~ The Dutch House, by Ann Patchett ~
This is a classically excellent family saga. I always look immensely forward to any new Patchett novel, and this was no disappointment. The Dutch House of the title is a lavish and almost over the top mansion in Pennsylvania, which property dealer Cyril Conroy buys in the 1940s from the impoverished Van Hoebeek family for his first wife, Elna, and their children, Maeve and Danny. The Dutch House is so unreasonably sumptuous and seemingly out of place in its opulence, that it affects all its inhabitants to no small extent, shaping their lives, and colouring their relationships with each other.
When the novel commences, 10 year old Danny is our protagonist. It is not Danny’s mother, Elna however, whom we meet straightaway, it is Andrea, who has come to be introduced to Danny and Maeve, as she is soon to be their new step mother. Elna remains a mystery for most of the novel, having walked out of her family when the children were very young. Maeve steps into her mother’s place to look after her little brother 7 years her junior, and the two retain a very strong and immensely close relationship throughout their lives.

● TASK OBJECTIVE
Copy the Dutch House review word for word, from its title line to its last sentence. Work only from the Dutch House review.

● MATERIAL SHOWN
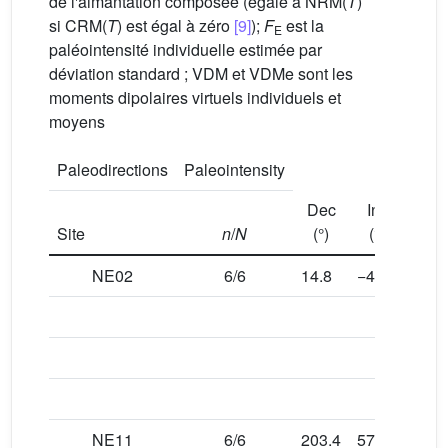
de l'aimantation composée (égale à NRM(
T
)
si CRM(
T
) est égal à zéro
[9]
);
F
est la
E
paléointensité individuelle estimée par
déviation standard ; VDM et VDMe sont les
moments dipolaires virtuels individuels et
moyens
Paleodirections
Paleointensity
Dec
Inc
α
9
Site
n
/
N
(°)
(°)
NE02
6/6
14.8
−49.2
5.5
NE11
6/6
203.4
57.3
4.3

● SOLUTION FOR THIS EXERCISE
~ The Dutch House, by Ann Patchett ~
This is a classically excellent family saga. I always look immensely forward to any new Patchett novel, and this was no disappointment. The Dutch House of the title is a lavish and almost over the top mansion in Pennsylvania, which property dealer Cyril Conroy buys in the 1940s from the impoverished Van Hoebeek family for his first wife, Elna, and their children, Maeve and Danny. The Dutch House is so unreasonably sumptuous and seemingly out of place in its opulence, that it affects all its inhabitants to no small extent, shaping their lives, and colouring their relationships with each other.
When the novel commences, 10 year old Danny is our protagonist. It is not Danny’s mother, Elna however, whom we meet straightaway, it is Andrea, who has come to be introduced to Danny and Maeve, as she is soon to be their new step mother. Elna remains a mystery for most of the novel, having walked out of her family when the children were very young. Maeve steps into her mother’s place to look after her little brother 7 years her junior, and the two retain a very strong and immensely close relationship throughout their lives.